(Ben Cope)
If you saw Nisha Ganatra’s Freakier Friday in theaters last weekend, you might have been wondering who the young actress playing the angsty teenage daughter this time around is. Unlike her on screen mother, Lindsay Lohan, Julia Butters isn’t a global movie star like LiLo was when Mark Waters’ Freaky Friday (2003) was released. Then again, it’s hard to find many big stars under the age of 18 these days in cinema, at least at the level Lindsay, Hilary Duff or Raven-Symoné were in the 2000s. For Julia, this might actually work in her favor. Not only because she seemingly gets to be a teenager without paparazzi and reporters bothering her, but because she actually grew up in Los Angeles and has family who work in the film industry too. Her father, Darrin Butters, is apparently a major animator for Walt Disney Studios and has had jobs on movies including Chris Buck & Jennifer Lee’s Frozen (2013), Jared Bush, Byron Howard & Rich Moore’s Zootopia (2016) and Ron Clements & John Musker’s Moana (2016). Julia is lowkey one of the more recent ‘nepo babies’ to hit Hollywood, meaning she probably hasn’t felt pressure to be a child star like kids with typical stage parents do. In fact, her resume doesn’t even feature many family friendly projects and she was usually cast as the token cute kid while starting out.

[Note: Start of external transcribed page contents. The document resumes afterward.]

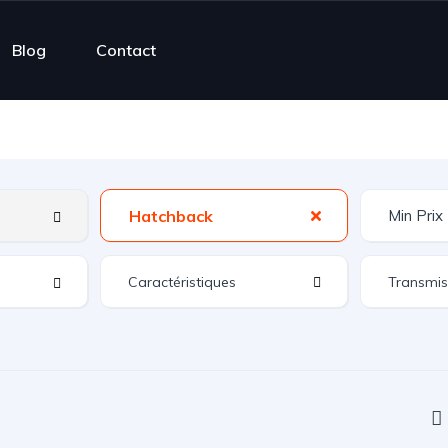
Blog
Contact
Hatchback
Caractéristiques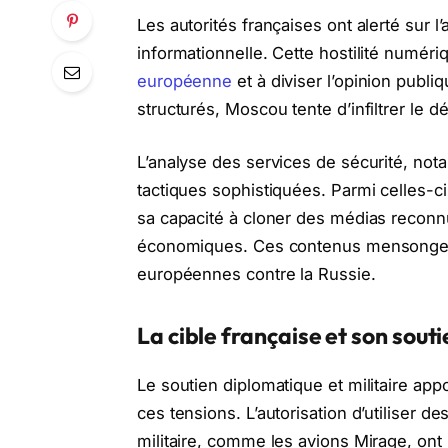
Les autorités françaises ont alerté sur
informationnelle. Cette hostilité numériq
européenne
et à diviser l’opinion publi
structurés, Moscou tente d’infiltrer le 
L’analyse des services de sécurité, not
tactiques sophistiquées. Parmi celles-c
sa capacité à cloner des médias reconn
économiques. Ces contenus mensongers s
européennes contre la Russie.
La cible française et son souti
Le soutien diplomatique et militaire appo
ces tensions. L’autorisation d’utiliser d
militaire, comme les avions Mirage, ont 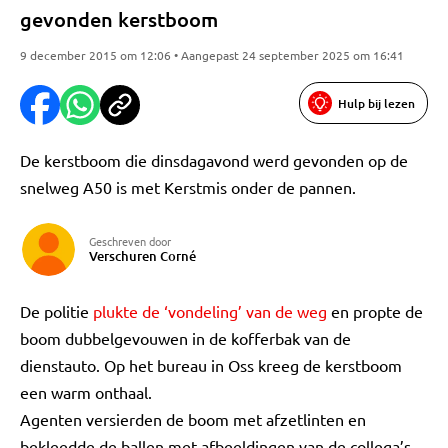
gevonden kerstboom
9 december 2015 om 12:06 • Aangepast 24 september 2025 om 16:41
Hulp bij lezen
De kerstboom die dinsdagavond werd gevonden op de
snelweg A50 is met Kerstmis onder de pannen.
Geschreven door
Verschuren Corné
De politie
plukte de ‘vondeling’ van de weg
en propte de
boom dubbelgevouwen in de kofferbak van de
dienstauto. Op het bureau in Oss kreeg de kerstboom
een warm onthaal.
Agenten versierden de boom met afzetlinten en
bekleedde de ballen met afbeeldingen van de collega’s.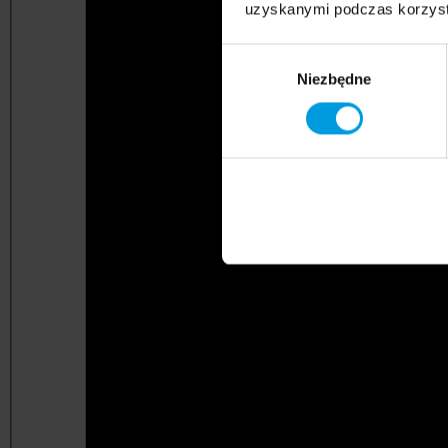
uzyskanymi podczas korzysta
Wybór
Niezbędne
zgody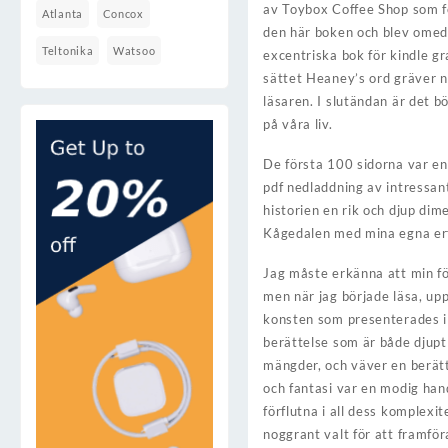
av Toybox Coffee Shop som fö
Atlanta
Concox
den här boken och blev omede
Teltonika
Watsoo
excentriska bok för kindle gra
sättet Heaney’s ord gräver n
läsaren. I slutändan är det 
på våra liv.
De första 100 sidorna var en
pdf nedladdning av intressant
historien en rik och djup dim
Kågedalen med mina egna erf
Jag måste erkänna att min fö
men när jag började läsa, upp
konsten som presenterades i 
berättelse som är både djupt 
mängder, och väver en berätt
och fantasi var en modig hand
förflutna i all dess komplexi
noggrant valt för att framför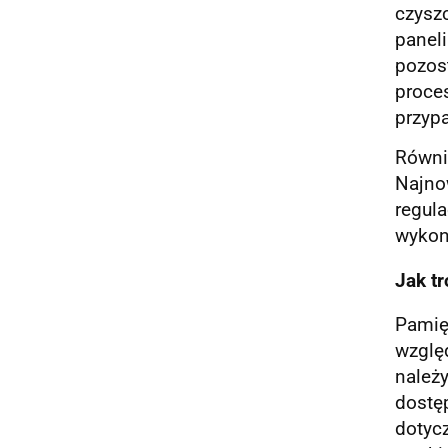
czysz
paneli
pozos
proces
przyp
Równi
Najno
regula
wykon
Jak tr
Pamię
wzglę
należ
dostę
dotyc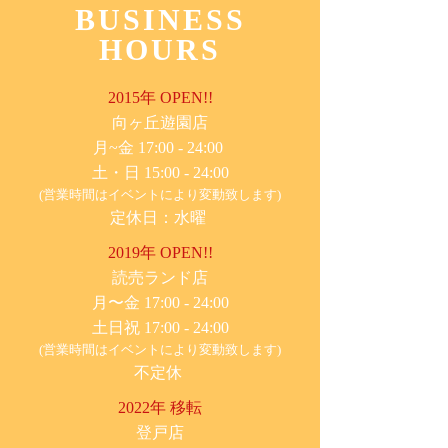
BUSINESS
HOURS
2015年 OPEN!!
​向ヶ丘遊園店
月~金 17:00 - 24:00
土・日 15:00 - 24:00
(営業時間はイベントにより変動致します)
定休日：水曜
2019年 OPEN!!
​読売ランド店
月〜金 17:00 - 24:00
土日祝 17:00 - 24:00
(営業時間はイベントにより変動致します)
不定休
2022年 移転
​登戸店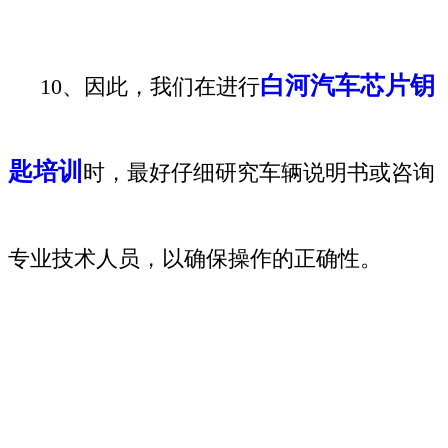
白河汽车芯片钥
10、因此，我们在进行
匙培训
时，最好仔细研究车辆说明书或咨询
专业技术人员，以确保操作的正确性。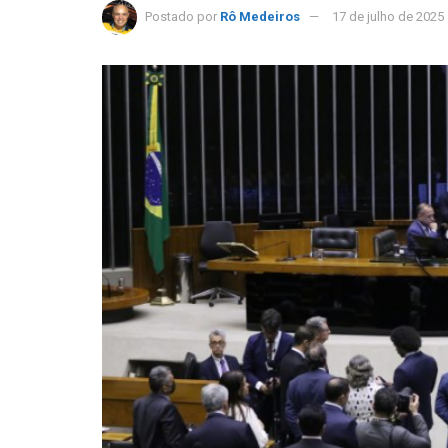
Postado por
Rô Medeiros
17 de julho de 2025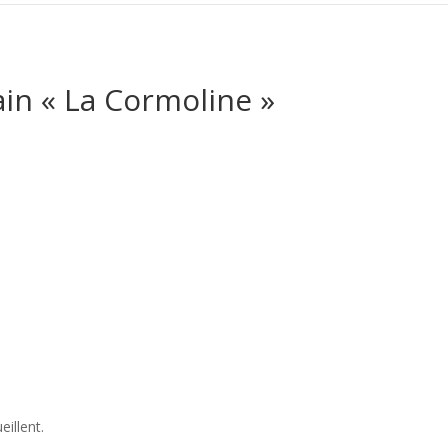
ain « La Cormoline »
illent.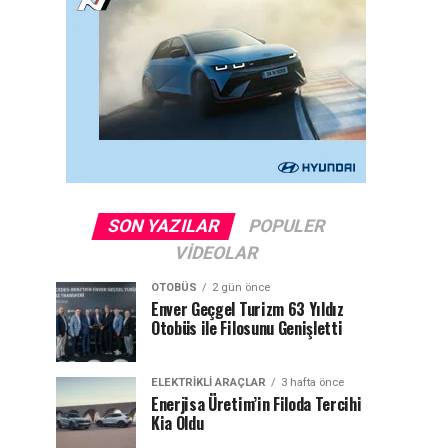
SON YAZILAR
POPULER
VIDEOLAR
OTOBÜS
2 gün önce
Enver Geçgel Turizm 63 Yıldız
Otobüs ile Filosunu Genişletti
ELEKTRIKLI ARAÇLAR
3 hafta önce
Enerjisa Üretim’in Filoda Tercihi
Kia Oldu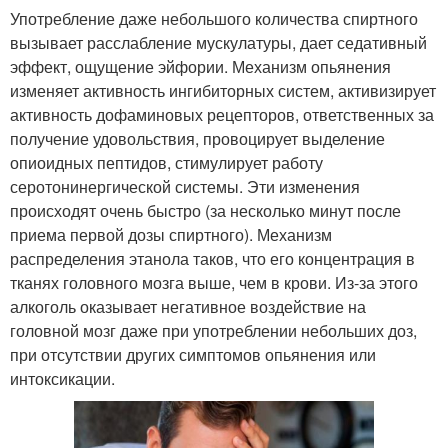
Употребление даже небольшого количества спиртного
вызывает расслабление мускулатуры, дает седативный
эффект, ощущение эйфории. Механизм опьянения
изменяет активность ингибиторных систем, активизирует
активность дофаминовых рецепторов, ответственных за
получение удовольствия, провоцирует выделение
опиоидных пептидов, стимулирует работу
серотонинергической системы. Эти изменения
происходят очень быстро (за несколько минут после
приема первой дозы спиртного). Механизм
распределения этанола таков, что его концентрация в
тканях головного мозга выше, чем в крови. Из-за этого
алкоголь оказывает негативное воздействие на
головной мозг даже при употреблении небольших доз,
при отсутствии других симптомов опьянения или
интоксикации.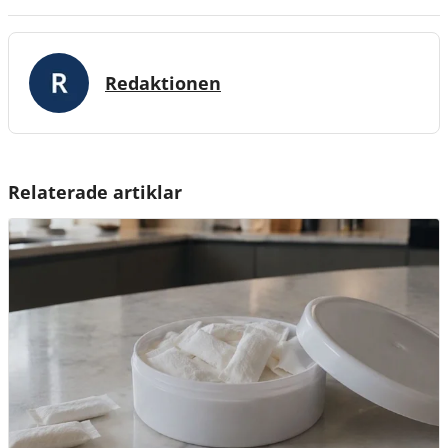
Redaktionen
Relaterade artiklar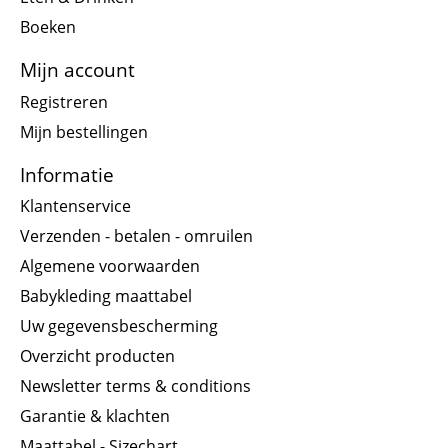
Boeken
Mijn account
Registreren
Mijn bestellingen
Informatie
Klantenservice
Verzenden - betalen - omruilen
Algemene voorwaarden
Babykleding maattabel
Uw gegevensbescherming
Overzicht producten
Newsletter terms & conditions
Garantie & klachten
Maattabel - Sizechart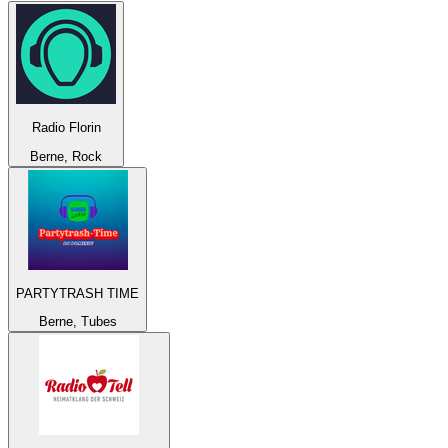
Radio Florin
Berne, Rock
PARTYTRASH TIME
Berne, Tubes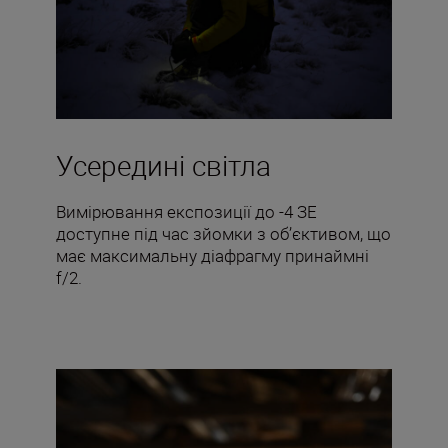
Усередині світла
Вимірювання експозиції до -4 ЗЕ
доступне під час зйомки з об’єктивом, що
має максимальну діафрагму принаймні
f/2.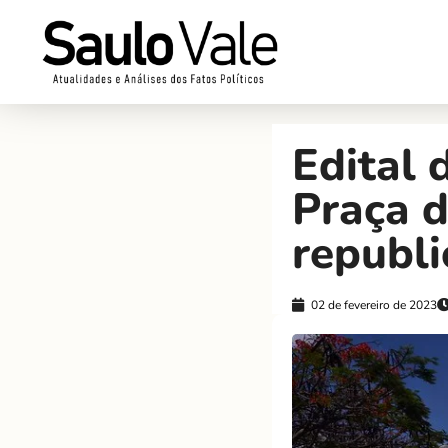
Edital 
Praça d
republ
02 de fevereiro de 2023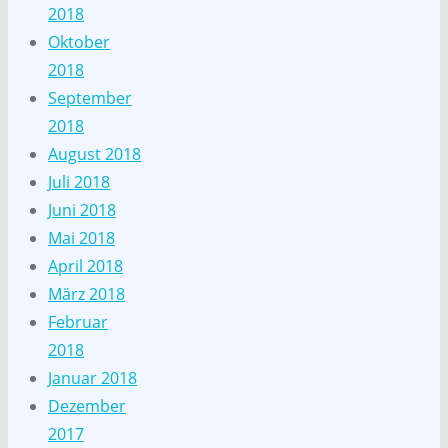
2018
Oktober
2018
September
2018
August 2018
Juli 2018
Juni 2018
Mai 2018
April 2018
März 2018
Februar
2018
Januar 2018
Dezember
2017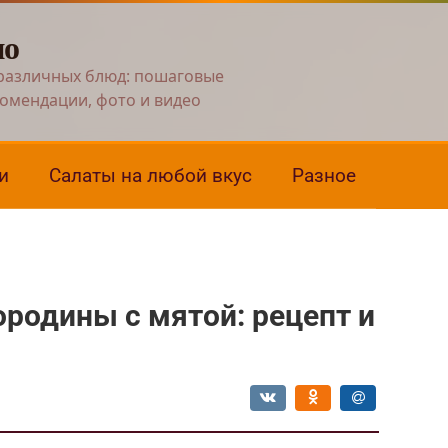
но
различных блюд: пошаговые
комендации, фото и видео
и
Салаты на любой вкус
Разное
ородины с мятой: рецепт и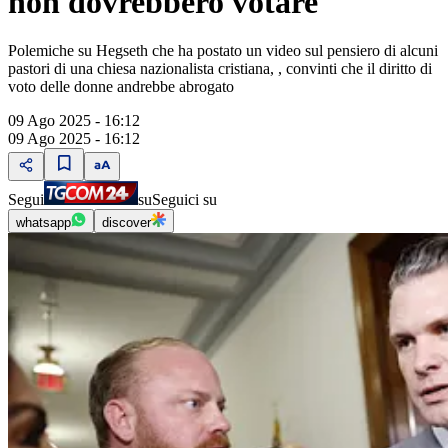
non dovrebbero votare
Polemiche su Hegseth che ha postato un video sul pensiero di alcuni
pastori di una chiesa nazionalista cristiana, , convinti che il diritto di
voto delle donne andrebbe abrogato
09 Ago 2025 - 16:12
09 Ago 2025 - 16:12
Segui
su
Seguici su
whatsapp
discover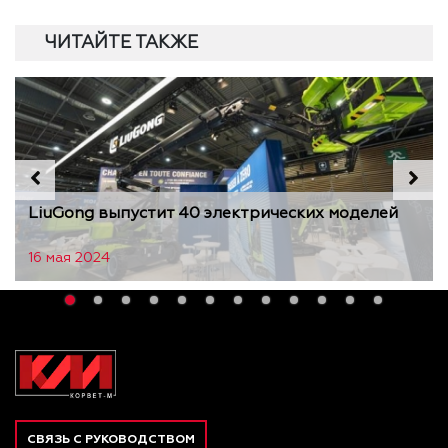
ЧИТАЙТЕ ТАКЖЕ
LiuGong выпустит 40 электрических моделей
16 мая 2024
СВЯЗЬ С РУКОВОДСТВОМ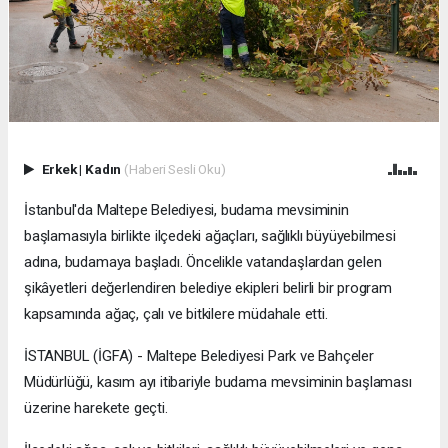
Erkek
|
Kadın
(Haberi Sesli Oku)
İstanbul'da Maltepe Belediyesi, budama mevsiminin
başlamasıyla birlikte ilçedeki ağaçları, sağlıklı büyüyebilmesi
adına, budamaya başladı. Öncelikle vatandaşlardan gelen
şikâyetleri değerlendiren belediye ekipleri belirli bir program
kapsamında ağaç, çalı ve bitkilere müdahale etti.
İSTANBUL (İGFA) - Maltepe Belediyesi Park ve Bahçeler
Müdürlüğü, kasım ayı itibariyle budama mevsiminin başlaması
üzerine harekete geçti.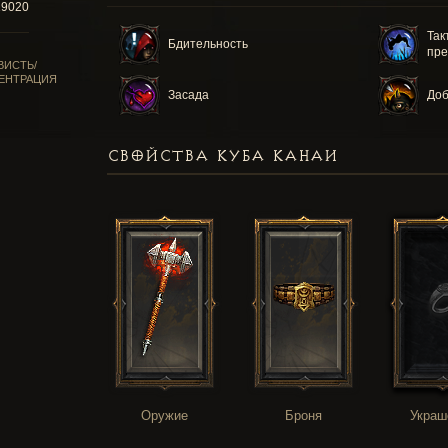
19020
Так
Бдительность
пре
ВИСТЬ/
ЕНТРАЦИЯ
Засада
Доб
СВОЙСТВА КУБА КАНАИ
Оружие
Броня
Украш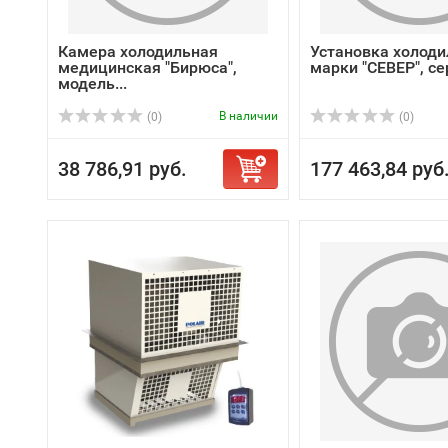
Камера холодильная
Установка холоди
медицинская "Бирюса",
марки "СЕВЕР", сер
модель...
В наличии
(0)
(0)
38 786,91 руб.
177 463,84 руб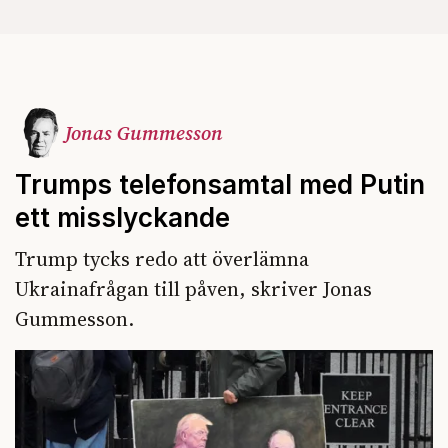
Jonas Gummesson
Trumps telefonsamtal med Putin
ett misslyckande
Trump tycks redo att överlämna
Ukrainafrågan till påven, skriver Jonas
Gummesson.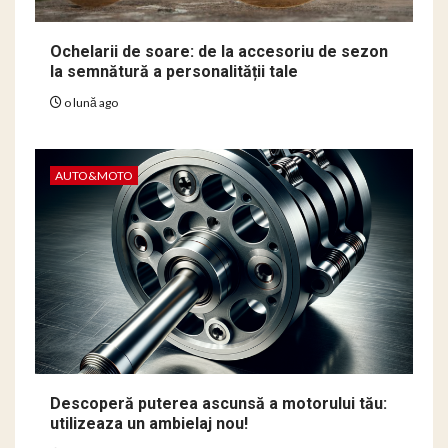
Ochelarii de soare: de la accesoriu de sezon
la semnătură a personalității tale
o lună ago
AUTO&MOTO
Descoperă puterea ascunsă a motorului tău:
utilizeaza un ambielaj nou!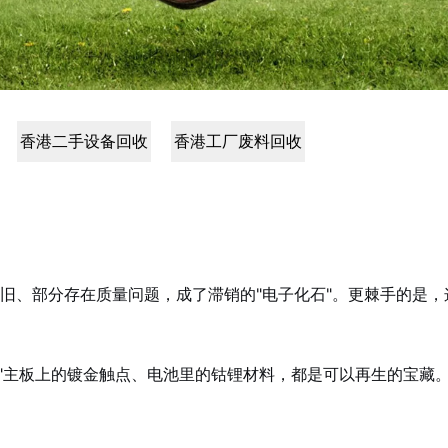
香港二手设备回收
香港工厂废料回收
旧、部分存在质量问题，成了滞销的"电子化石"。更棘手的是，
，"主板上的镀金触点、电池里的钴锂材料，都是可以再生的宝藏。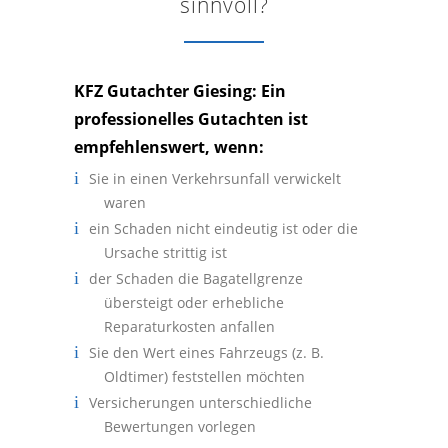
sinnvoll?
KFZ Gutachter Giesing: Ein
professionelles Gutachten ist
empfehlenswert, wenn:
Sie in einen Verkehrsunfall verwickelt
waren
ein Schaden nicht eindeutig ist oder die
Ursache strittig ist
der Schaden die Bagatellgrenze
übersteigt oder erhebliche
Reparaturkosten anfallen
Sie den Wert eines Fahrzeugs (z. B.
Oldtimer) feststellen möchten
Versicherungen unterschiedliche
Bewertungen vorlegen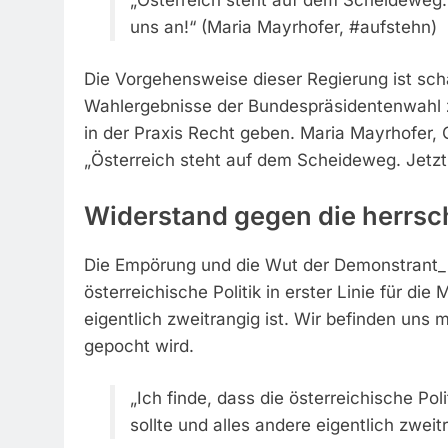
uns an!“ (Maria Mayrhofer, #aufstehn)
Die Vorgehensweise dieser Regierung ist sc
Wahlergebnisse der Bundespräsidentenwahl z
in der Praxis Recht geben. Maria Mayrhofer, G
„Österreich steht auf dem Scheideweg. Jetzt
Widerstand gegen die herrsc
Die Empörung und die Wut der Demonstrant_in
österreichische Politik in erster Linie für di
eigentlich zweitrangig ist. Wir befinden uns
gepocht wird.
„Ich finde, dass die österreichische Pol
sollte und alles andere eigentlich zweitr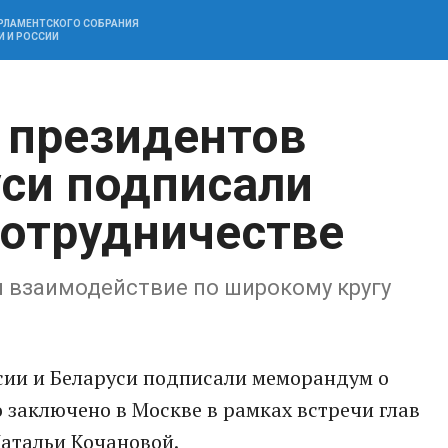
АРЛАМЕНТСКОГО СОБРАНИЯ
И И РОССИИ
 президентов
уси подписали
отрудничестве
я взаимодействие по широкому кругу
ии и Беларуси подписали меморандум о
 заключено в Москве в рамках встречи глав
атальи Кочановой.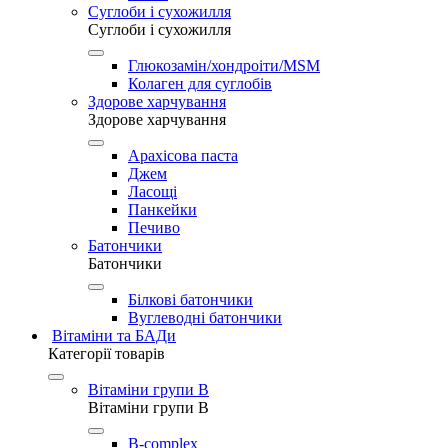
Суглоби і сухожилля
Суглоби і сухожилля
Глюкозамін/хондроіти/MSM
Колаген для суглобів
Здорове харчування
Здорове харчування
Арахісова паста
Джем
Ласощі
Панкейки
Печиво
Батончики
Батончики
Білкові батончики
Вуглеводні батончики
Вітаміни та БАДи
Категорії товарів
Вітаміни групи B
Вітаміни групи B
B-complex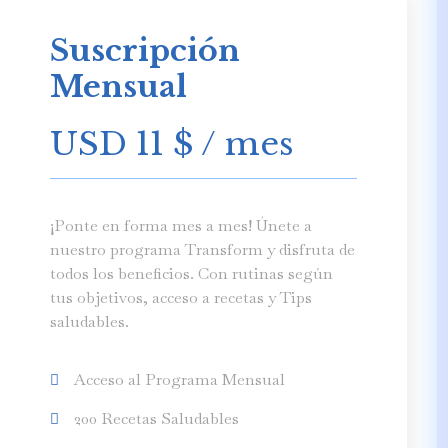
Suscripción
Mensual
USD 11
$
/ mes
¡Ponte en forma mes a mes! Únete a
nuestro programa Transform y disfruta de
todos los beneficios. Con rutinas según
tus objetivos, acceso a recetas y Tips
saludables.
Acceso al Programa Mensual
200 Recetas Saludables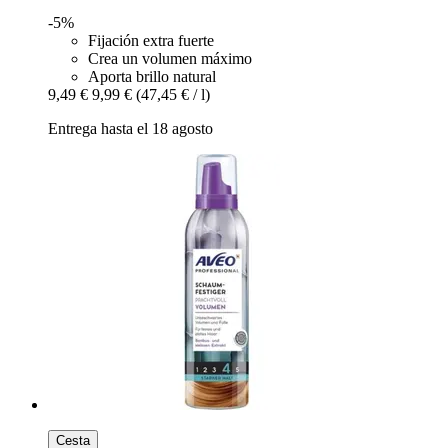
-5%
Fijación extra fuerte
Crea un volumen máximo
Aporta brillo natural
9,49 €
9,99 €
(47,45 € / l)
Entrega hasta el 18 agosto
Cesta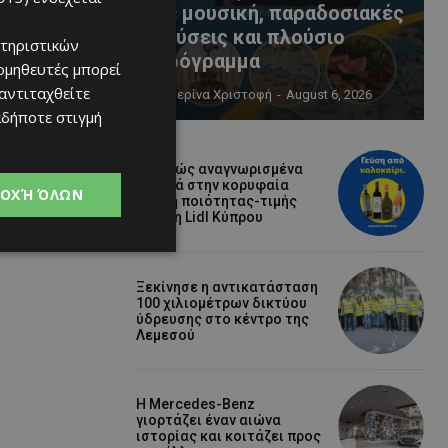
με μουσική, παραδοσιακές
γεύσεις και πλούσιο
τηριστικών
πρόγραμμα
ομηθευτές μπορεί
 αντιταχθείτε
Κατερίνα Χριστοφή
-
August 6, 2026
αδήποτε στιγμή
Διεθνώς αναγνωρισμένα
κρασιά στην κορυφαία
ΟΧΉ ΌΛΩΝ
σχέση ποιότητας-τιμής
από τη Lidl Κύπρου
Ξεκίνησε η αντικατάσταση
100 χιλιομέτρων δικτύου
ύδρευσης στο κέντρο της
Λεμεσού
Η Mercedes-Benz
γιορτάζει έναν αιώνα
ιστορίας και κοιτάζει προς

(Andrew Cooper / Sony Pictures)
At age 5, Julia’s first on-screen credit was as the title character of the 2014 episode ‘Gabby’ of CBS’ “Criminal Minds” and her first theatrical feature was Michael Bay’s 13 Hours (2016). Recurring roles on Amazon’s sitcom “Transparent” (2015-16) and ABC’s dramedy “American Housewife” (2016-2020) followed, but I don’t think anyone was expecting the biggest scene-stealer of Quentin Tarantino’s retro pastiche Once Upon a Time in Hollywood (2019) to be a tiny 9-year-old girl. Many actors would feel intimidated performing opposite modern legends like Leonardo DiCaprio and Brad Pitt, but little Julia completely sold her one very memorable sequence in OUaTiH as the precocious co-star of Leo’s character while he’s working a TV gig. Julia’s scene-stealing rep carried over to the popular comedy sketch ‘Tammy Craps’ on Netflix’s “I Think You Should Leave” in 2021 and in Anthony & Joe Russo’s schlocky action flick The Gray Man (2022). The same year as the latter, Julia collaborated with her second auteur director, Steven Spielberg, with The Fabelmans, where she played a fictionalized portrayal of one of the filmmaker’s sisters. Now with Freakier Friday added to her filmography, we’ll see if Julia wants to continue acting fulltime as an adult in the near future, as Jodie Foster, Saoirse Ronan and the Fanning sisters have; or abandon the craft for a completely different career, like Shirley Temple, Quinn Cummings and the Olsen twins did. Personally, I think Julia has enough talent and charm to follow in the footsteps of fellow showbiz kids Dakota Johnson and Margaret Qualley if she has a strong support system and well-meaning team around her. But because she’s still so young, she has all the time she wants to decide too.